21 August 2025

AI: The Computer Revolution, Again

I'm lucky to have experienced personal computing from the beginning, from Sinclair's Black Watch, ZX80, ZX81 and Spectrum through Pick R83 and MS-DOS 3.3 to today's herding into Microsoft's pen for Windows 11 survivability.

We are perhaps the last human generation to believe we could understand electronic digital computers at every level, from transistors and logic gates through to automated online banner ad auctions, Bitcoin mining, botnets, etc.  It's got so complex, newcomers have to choose which slice of the tottering stack in which they will specialize; code is becoming ephemeral, beyond human scope if it is to be kept on track.

In the 16-bit home computing era, computers became our toys, while futurists were still telling us we needed to learn binary arithmetic at school to prepare for tomorrow's careers.  Hobbyists were asked to justify the time and effort they lavished on their FREDs (Folking Ridiculous Electronic Devices), who would reply "Look, I can create a page of printed text in minutes!" ...not counting minutes spent waiting for code to load off audio cassette at one end, and the noisy printer at the other.

So it is now, with "AI", i.e. the extension of expert-system pre-loaded wisdom, to machine learning.  We play with ChatGPT etc. as toys, while bigger budgets put AI to work; new but transient careers beckon, and early adopters may find the skills built in advance are as mis-aligned as trying to apply only binary arithmetic to higher-level programming languages.
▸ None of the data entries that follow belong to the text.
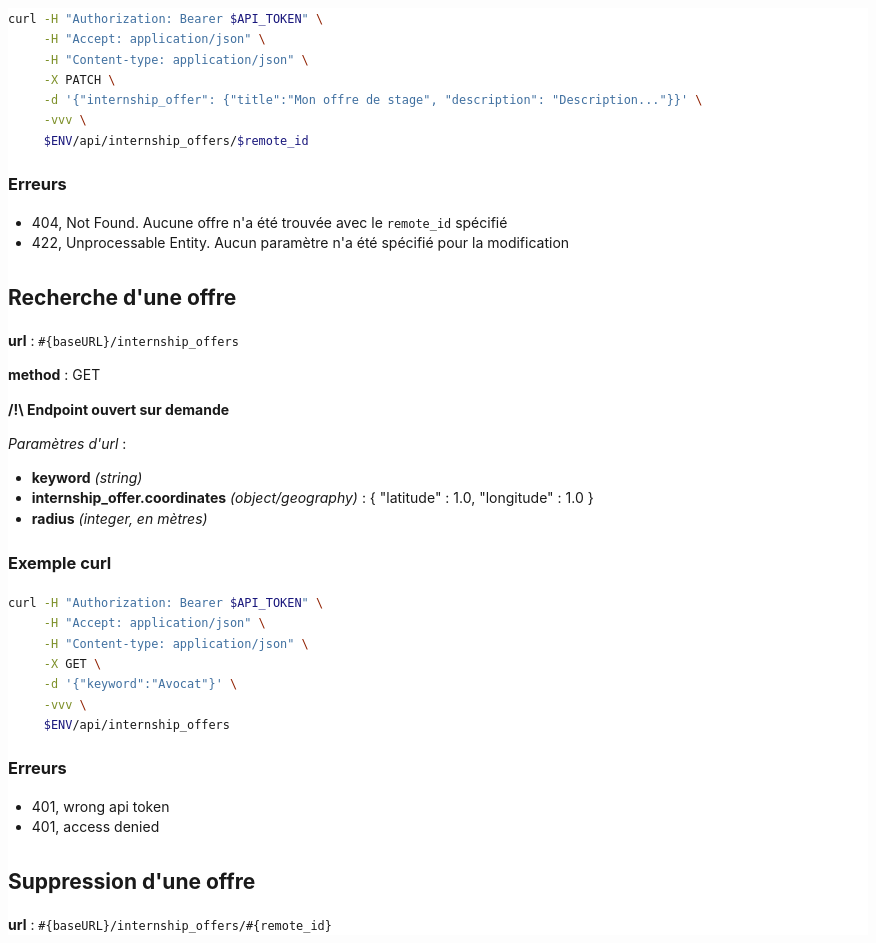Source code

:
 ``` bash
curl -H "Authorization: Bearer $API_TOKEN" \
     -H "Accept: application/json" \
     -H "Content-type: application/json" \
     -X PATCH \
     -d '{"internship_offer": {"title":"Mon offre de stage", "description": "Description..."}}' \
     -vvv \
     $ENV/api/internship_offers/$remote_id
```

### Erreurs

- 404, Not Found. Aucune offre n'a été trouvée avec le ```remote_id``` spécifié
- 422, Unprocessable Entity. Aucun paramètre n'a été spécifié pour la modification

### <a name="ref-index-internship-offer"></a>
## Recherche d'une offre


**url** : ```#{baseURL}/internship_offers```

**method** : GET

**/!\ Endpoint ouvert sur demande**

*Paramètres d'url* :

* **keyword** *(string)*
* **internship_offer.coordinates** *(object/geography)* : { "latitude" : 1.0, "longitude" : 1.0 }
* **radius** *(integer, en mètres)*


### Exemple curl

``` bash
curl -H "Authorization: Bearer $API_TOKEN" \
     -H "Accept: application/json" \
     -H "Content-type: application/json" \
     -X GET \
     -d '{"keyword":"Avocat"}' \
     -vvv \
     $ENV/api/internship_offers
```

### Erreurs

- 401, wrong api token
- 401, access denied

### <a name="ref-destroy-internship-offer"></a>
## Suppression d'une offre
**url** : ```#{baseURL}/internship_offers/#{remote_id}```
Performance is not yet there; early AI-capable laptops and PCs are as rare and costly as the first round of "multimedia" (sound card, CD-ROM, video playback, a handful of available titles) before Windows 95. Nvidia's monster AI chips are as unattainable for us as 3DFX's dedicated 3D accelerators were way back in the day, when affordable "Windows Accelerator" graphic cards just couldn't cut it for new 3D games.  Industrial-grade AI thrives on ye olde IBM mainframe budgets of half a century ago.

This time round, I'm content to watch from the sidelines - if I was 20 years old again, I'd have jumped into Android when toy smartphones escaped Apple's iron grip, I'd have years of Linux under my belt, and I'd be very actively involved in "playing with AI".